接着那人將身上的衣裳脫下來,蓋在她的身上,嘴裡還喃喃道:“真是的,還是這樣不會照顧自己,這間屋子裡空氣不好,又有些陰寒,居然就這樣睡了,得了病可如何是好?”
聲音清越悅耳,熟悉的令她心跳加快。
“李墨!你怎麼回來了?!”
“我不回來,你怎麼辦?”李墨說着便輕撫了下她的頭髮,她便坐起來,感覺到他的手指微涼,想起之前他不聲不響離開南詔的事情,實在是難以原諒,她又道:“李墨,我是捨不得你走,可是你走了也好,你真傻,幹麼要回來?你知道我在南詔做什麼嗎?”
“知道。”
“知道你還來?若是真有一日,我找到了她,你是護着我,還是護着她?”
李墨沒有回答,只是將她扯到懷裡摟着,“我與她素不相識,幹麼要護着她。”
“可是她——”
虞雲荻還想說什麼,李墨“籲”了聲,道:“不要提那些不開心的事情了,解意,我要走了。”
“嗯?你要去哪裡?”
“我要去一個,你不能去的地方。以後就不回來了,所以,你不要擔心那些事了,你想做什麼就做吧?你說的那個假設,永遠都不會發生。我只擔心你不是她的對手,不過慕容楓會護着你,就算不能給你你想要的生活,但會保你性命周全。”

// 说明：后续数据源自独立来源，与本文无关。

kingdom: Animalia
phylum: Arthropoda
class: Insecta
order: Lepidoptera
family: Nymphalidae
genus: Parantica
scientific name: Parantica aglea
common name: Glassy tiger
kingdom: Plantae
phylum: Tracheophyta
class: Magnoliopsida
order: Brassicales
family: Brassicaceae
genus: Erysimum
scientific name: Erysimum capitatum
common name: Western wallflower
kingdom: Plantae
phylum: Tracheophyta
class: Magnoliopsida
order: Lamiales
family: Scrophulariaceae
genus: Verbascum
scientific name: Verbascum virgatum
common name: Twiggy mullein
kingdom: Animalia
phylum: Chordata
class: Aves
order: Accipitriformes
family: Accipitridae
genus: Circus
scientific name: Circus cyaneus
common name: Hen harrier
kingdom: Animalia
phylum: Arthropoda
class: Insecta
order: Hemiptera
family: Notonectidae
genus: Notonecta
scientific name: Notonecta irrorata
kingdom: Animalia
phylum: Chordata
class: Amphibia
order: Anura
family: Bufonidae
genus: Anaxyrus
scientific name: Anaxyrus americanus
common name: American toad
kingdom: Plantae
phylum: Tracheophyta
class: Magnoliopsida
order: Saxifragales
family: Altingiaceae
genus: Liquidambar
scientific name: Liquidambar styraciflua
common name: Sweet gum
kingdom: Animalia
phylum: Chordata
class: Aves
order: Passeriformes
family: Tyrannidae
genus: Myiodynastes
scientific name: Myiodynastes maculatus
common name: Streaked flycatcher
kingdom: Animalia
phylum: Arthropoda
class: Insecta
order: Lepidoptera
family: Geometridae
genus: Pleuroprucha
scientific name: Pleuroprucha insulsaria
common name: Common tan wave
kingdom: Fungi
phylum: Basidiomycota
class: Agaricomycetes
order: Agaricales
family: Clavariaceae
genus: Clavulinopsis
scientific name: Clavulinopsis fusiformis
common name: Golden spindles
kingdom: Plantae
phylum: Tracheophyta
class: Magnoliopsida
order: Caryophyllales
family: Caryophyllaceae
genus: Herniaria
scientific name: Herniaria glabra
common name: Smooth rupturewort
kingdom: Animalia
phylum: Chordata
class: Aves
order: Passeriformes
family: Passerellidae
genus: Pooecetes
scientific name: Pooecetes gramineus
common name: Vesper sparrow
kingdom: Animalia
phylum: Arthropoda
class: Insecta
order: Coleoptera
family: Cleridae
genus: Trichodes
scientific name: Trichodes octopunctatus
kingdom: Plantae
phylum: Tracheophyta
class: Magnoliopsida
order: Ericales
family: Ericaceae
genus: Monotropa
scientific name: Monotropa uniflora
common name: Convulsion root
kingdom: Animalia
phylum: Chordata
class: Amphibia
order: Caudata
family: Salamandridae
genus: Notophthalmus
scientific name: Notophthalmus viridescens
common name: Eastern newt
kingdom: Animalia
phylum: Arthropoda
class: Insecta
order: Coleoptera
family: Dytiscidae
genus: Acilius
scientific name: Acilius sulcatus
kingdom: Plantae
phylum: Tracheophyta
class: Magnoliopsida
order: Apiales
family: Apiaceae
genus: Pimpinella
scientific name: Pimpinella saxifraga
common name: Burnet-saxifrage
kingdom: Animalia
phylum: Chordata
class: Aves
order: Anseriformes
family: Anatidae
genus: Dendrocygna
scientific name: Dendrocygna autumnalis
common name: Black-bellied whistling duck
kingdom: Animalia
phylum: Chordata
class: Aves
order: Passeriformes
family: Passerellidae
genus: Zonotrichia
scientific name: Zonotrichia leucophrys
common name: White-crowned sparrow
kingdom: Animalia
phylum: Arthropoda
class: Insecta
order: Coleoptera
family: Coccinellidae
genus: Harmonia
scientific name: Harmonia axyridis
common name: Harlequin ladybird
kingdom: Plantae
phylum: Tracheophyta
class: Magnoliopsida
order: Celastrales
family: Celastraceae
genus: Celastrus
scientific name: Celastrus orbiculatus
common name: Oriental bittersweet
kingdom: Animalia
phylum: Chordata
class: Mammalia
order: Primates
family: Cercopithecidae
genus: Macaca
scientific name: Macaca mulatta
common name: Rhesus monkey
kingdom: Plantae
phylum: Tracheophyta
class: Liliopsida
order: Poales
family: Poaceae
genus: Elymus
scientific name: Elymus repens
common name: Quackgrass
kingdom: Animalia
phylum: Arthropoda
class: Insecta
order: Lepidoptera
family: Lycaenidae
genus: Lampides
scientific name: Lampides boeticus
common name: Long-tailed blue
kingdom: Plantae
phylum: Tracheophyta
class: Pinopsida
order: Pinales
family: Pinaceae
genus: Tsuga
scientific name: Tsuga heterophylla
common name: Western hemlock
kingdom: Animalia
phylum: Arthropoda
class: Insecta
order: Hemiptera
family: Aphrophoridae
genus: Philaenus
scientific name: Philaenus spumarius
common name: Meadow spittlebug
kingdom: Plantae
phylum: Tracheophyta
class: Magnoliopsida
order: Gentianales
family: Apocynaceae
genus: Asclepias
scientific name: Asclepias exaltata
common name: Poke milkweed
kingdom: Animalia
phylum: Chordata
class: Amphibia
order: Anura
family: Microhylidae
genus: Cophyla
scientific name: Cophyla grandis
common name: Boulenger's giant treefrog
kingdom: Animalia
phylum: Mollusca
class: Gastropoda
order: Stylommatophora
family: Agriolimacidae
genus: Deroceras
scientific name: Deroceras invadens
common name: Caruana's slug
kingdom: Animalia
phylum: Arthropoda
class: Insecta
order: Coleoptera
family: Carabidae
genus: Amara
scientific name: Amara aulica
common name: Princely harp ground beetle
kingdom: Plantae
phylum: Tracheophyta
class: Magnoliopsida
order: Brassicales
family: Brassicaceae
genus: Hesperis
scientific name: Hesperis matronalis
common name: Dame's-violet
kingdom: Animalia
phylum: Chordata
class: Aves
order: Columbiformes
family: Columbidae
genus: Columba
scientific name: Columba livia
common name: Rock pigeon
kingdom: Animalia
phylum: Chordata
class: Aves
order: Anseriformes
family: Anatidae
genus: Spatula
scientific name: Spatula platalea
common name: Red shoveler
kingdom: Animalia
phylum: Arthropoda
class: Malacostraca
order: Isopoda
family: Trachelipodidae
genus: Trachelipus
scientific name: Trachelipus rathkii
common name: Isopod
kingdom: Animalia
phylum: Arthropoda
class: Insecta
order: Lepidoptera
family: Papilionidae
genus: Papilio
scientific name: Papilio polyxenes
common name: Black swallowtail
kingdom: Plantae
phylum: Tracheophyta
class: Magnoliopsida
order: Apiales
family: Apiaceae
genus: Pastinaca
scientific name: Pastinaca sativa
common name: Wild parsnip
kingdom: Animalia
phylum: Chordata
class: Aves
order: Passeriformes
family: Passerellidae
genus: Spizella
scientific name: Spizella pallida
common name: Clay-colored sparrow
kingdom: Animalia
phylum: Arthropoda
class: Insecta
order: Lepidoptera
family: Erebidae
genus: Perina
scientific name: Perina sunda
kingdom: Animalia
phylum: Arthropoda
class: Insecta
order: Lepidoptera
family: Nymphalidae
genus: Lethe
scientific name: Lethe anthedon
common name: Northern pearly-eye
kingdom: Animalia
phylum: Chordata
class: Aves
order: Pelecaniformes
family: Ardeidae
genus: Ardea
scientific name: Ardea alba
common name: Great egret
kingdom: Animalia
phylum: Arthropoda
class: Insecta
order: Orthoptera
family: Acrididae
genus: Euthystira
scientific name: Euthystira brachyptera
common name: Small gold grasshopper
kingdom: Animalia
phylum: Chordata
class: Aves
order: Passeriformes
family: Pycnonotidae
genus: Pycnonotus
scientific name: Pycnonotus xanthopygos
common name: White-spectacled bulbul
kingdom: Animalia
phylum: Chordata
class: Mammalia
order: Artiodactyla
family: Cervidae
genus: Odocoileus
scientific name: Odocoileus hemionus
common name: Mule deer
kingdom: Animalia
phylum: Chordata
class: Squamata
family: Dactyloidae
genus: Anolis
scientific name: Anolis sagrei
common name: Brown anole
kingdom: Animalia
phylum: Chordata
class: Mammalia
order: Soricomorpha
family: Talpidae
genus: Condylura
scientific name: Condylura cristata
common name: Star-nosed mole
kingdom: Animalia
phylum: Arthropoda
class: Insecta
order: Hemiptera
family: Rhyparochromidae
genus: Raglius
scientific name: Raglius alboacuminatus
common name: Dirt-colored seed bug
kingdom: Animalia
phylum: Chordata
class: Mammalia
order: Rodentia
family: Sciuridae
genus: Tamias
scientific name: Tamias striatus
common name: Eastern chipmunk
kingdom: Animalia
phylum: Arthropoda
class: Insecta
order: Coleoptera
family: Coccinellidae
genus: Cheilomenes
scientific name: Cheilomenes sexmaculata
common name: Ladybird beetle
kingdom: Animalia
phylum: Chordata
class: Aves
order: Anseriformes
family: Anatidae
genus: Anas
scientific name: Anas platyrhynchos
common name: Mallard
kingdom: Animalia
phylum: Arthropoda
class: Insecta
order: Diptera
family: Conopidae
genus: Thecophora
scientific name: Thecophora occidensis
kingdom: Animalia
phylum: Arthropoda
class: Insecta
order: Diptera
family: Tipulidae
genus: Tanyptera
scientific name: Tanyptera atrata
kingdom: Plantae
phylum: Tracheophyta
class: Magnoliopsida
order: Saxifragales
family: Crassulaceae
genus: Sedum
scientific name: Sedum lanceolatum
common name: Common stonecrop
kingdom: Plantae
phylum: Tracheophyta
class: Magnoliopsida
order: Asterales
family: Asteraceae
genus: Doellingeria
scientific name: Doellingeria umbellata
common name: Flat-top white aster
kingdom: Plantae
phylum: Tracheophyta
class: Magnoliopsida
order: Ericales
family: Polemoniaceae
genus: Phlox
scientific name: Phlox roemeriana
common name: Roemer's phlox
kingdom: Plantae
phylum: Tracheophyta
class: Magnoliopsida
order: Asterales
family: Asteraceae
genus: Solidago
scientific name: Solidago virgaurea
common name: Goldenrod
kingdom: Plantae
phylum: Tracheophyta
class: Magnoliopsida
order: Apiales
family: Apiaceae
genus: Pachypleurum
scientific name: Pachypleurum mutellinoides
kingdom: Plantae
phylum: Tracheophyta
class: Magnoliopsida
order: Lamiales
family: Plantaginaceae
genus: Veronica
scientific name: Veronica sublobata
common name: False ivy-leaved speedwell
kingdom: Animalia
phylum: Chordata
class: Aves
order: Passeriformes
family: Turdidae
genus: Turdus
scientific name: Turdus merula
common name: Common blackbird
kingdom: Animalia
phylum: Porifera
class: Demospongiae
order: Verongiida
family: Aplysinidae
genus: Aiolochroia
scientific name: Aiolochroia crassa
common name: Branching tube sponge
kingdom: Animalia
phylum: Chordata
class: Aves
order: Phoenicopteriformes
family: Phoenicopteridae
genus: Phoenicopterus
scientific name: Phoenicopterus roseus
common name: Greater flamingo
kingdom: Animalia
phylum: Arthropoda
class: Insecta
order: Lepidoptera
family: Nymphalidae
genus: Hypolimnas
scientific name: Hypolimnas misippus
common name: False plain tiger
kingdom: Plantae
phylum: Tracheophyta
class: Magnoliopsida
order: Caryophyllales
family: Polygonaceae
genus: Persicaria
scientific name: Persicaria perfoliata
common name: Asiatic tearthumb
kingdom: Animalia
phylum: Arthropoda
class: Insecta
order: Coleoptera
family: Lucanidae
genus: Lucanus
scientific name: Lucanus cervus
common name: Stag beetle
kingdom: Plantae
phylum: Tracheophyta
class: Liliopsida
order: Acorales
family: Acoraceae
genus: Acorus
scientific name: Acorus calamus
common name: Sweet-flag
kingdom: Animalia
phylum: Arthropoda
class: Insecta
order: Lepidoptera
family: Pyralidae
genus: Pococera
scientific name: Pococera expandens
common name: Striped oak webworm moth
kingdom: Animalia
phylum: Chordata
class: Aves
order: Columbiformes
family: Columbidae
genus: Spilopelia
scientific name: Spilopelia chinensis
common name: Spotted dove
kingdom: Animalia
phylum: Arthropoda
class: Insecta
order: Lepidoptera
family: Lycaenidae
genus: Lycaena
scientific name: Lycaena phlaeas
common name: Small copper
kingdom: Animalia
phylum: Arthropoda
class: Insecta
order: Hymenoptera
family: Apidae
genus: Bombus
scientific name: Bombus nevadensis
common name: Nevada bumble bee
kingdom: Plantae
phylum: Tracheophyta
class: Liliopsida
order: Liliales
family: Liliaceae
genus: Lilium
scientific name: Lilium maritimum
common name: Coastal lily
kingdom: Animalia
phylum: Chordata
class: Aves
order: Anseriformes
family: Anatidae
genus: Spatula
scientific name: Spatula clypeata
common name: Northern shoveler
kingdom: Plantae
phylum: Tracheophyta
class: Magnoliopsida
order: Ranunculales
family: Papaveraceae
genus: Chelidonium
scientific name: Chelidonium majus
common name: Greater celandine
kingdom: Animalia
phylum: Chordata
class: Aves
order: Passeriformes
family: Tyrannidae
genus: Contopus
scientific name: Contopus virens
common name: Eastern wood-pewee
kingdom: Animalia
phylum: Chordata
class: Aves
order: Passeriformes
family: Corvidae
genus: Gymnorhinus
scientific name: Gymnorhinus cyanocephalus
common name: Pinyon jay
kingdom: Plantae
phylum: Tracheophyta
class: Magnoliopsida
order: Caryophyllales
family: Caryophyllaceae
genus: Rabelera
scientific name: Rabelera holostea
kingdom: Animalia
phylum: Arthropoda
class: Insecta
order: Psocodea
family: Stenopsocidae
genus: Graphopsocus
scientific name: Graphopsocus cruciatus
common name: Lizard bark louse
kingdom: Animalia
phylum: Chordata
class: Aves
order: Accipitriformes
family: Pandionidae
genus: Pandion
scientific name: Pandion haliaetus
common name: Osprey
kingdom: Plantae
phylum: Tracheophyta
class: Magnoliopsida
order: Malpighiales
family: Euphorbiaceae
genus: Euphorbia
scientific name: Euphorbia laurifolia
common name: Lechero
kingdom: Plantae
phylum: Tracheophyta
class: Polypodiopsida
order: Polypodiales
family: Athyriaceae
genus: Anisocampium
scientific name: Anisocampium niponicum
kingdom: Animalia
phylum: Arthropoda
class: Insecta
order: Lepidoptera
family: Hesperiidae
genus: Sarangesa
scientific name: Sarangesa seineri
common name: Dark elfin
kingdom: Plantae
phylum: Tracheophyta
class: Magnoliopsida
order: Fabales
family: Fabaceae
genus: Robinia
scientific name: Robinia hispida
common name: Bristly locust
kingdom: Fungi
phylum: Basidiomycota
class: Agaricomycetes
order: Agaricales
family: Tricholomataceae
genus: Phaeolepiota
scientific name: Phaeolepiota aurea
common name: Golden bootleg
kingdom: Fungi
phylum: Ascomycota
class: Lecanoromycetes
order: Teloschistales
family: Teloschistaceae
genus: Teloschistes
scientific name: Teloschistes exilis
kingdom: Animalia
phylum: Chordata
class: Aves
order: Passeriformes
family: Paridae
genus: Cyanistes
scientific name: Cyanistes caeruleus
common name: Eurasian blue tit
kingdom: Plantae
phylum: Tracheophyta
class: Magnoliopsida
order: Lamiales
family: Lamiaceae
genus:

虞雲荻覺得不對勁兒,便緊緊地抱住他,“你在胡說什麼?你是要回大越,再不回來了嗎?你不想再與我見面,我們不要見面好了,幹麼說的這樣不吉利似的?”
她從李墨的懷裡起來,道:“讓我看看你的臉。”
但是不知道從哪裡散來一些光,她很努力也看不清他的臉,只覺得他笑得溫柔和洵,如春風般讓人高興與舒服。
“李墨,要不,我們走吧。”
“嗯?你不想找那個人了?”
“不知道爲什麼,我覺得我找不到那個人,也勝不了她。”
李墨嘆了聲,“你只是想要爲了我放棄,但是你不能放棄,你若是能夠放棄,早就放棄了。”
李墨站了起來,道:“我要走了,你保重。”
看他真要走,虞雲荻只覺得自己的心上如同綁了石頭般直往下沉,她覺得還有很多話想對李墨說,但卻不知道能說什麼,正在腦中紛亂之時,李墨竟已出了門,隨着一角衣袂閃沒,門也輕輕地關閉了。
“李墨!李墨!”虞雲荻大聲喊着李墨的名字,猛地醒來,額上滿是冷汗。
看向四周,室內似乎還能聞到李墨身上纔有的味道,但是他根本沒在,倒是慕容楓正拿着一個卷宗,他應該是正在看卷宗,卻被虞雲荻的大叫聲驚住,所以此時正看着她,眸子裡有受傷的表情。
看她驚疑不定的樣子,他從懷裡拿出手帕,要遞她拭去臉上的汗水,她一扭頭躲開了,擡袖子拭去冷汗,道:“你什麼時候來的?”
“我來好一會了,見你睡得香,便沒有打擾。”
慕容楓又道:“怎麼,你夢到他了?看你的樣子,在夢裡他是不是欺負你了?”
虞雲荻秀眉緊擰,好半晌才道:“我夢到他走了。”
慕容楓道:“他早已經走了,只是你不接受現實而已。”
虞雲荻心裡有極大的不安,又嚮慕容楓道:“你知道我是誰,那麼你還記得我以前跟你說過的事嗎?”